Max Whittaker

Death of a Trailer Park

As the gap between the rich and poor in the United States grows, so does the disparity in housing. Nowhere is this more evident than in California. Housing is not keeping up with population growth ­ 250,000 families move to the state every year, but only 190,000 new homes are built this demand has sent housing costs skyrocketing.

No one feels these rising rents more than those who can least afford it: the poor. One traditional haven for the poor has been the trailer park. Median rent in the western US is over $850, but a family could rent space in a trailer park for as little as $250 a month, including all utilities. This allows those with minimum wage jobs and on federal assistance to afford shelter.
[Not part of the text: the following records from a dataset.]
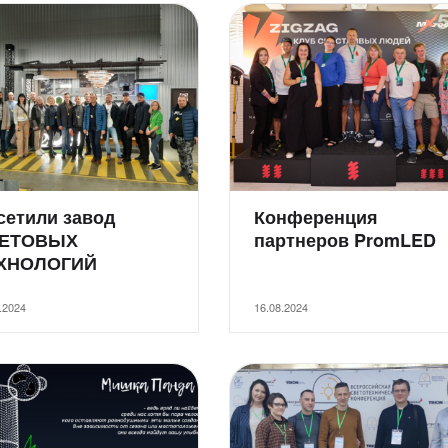
сетили завод
Конференция
ЕТОВЫХ
партнеров PromLED
ХНОЛОГИЙ
.2024
16.08.2024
As property values increase, these trailer parks are being developed into more expensive tract homes and retail centers. In the low-income community of Olivehurst, less than an hour's drive from the State Capitol in Sacramento, the Andina Village trailer park is abandoned by its owner and purchased by a local developer. The residents are evicted, forcing them to vainly search for inexpensive housing. Some move out of the state or into the homes of relatives.

  
Qeuntin Lay and David Wilson play in an abandoned trailer stripped by looters.
  
Amanda Barnes and her son Brandon relax in their broken-down truck.
     
  
Quentin Lay plays with friends.
  
Sandra Leckie and her husband Jimmy have lived in the park for 10 years.
  
David Wilson and friends play cards on abandoned furniture.
     
  
Nicole Barnes walks through sewage that has seeped up from broken pipes ­ contaminating the park and its water supply.
  
Park resident John Wood sleeps with a gun next to his bed.
  
Katie Megazi carries water into her family's trailer after the water was cut off at the trailer park.
     
  
Kathleen Church, left, worries about a squatter moving into the park who was convicted of kidnapping and raping Church years ago.
  
Renee, who began squatting in the park after management abandoned it, washes her hair.
  
A developer buys the park and begins to bulldoze it while people are still living there.
     
  
Resident Linda Zachary strips metal off an abandoned trailer to sell for scrap.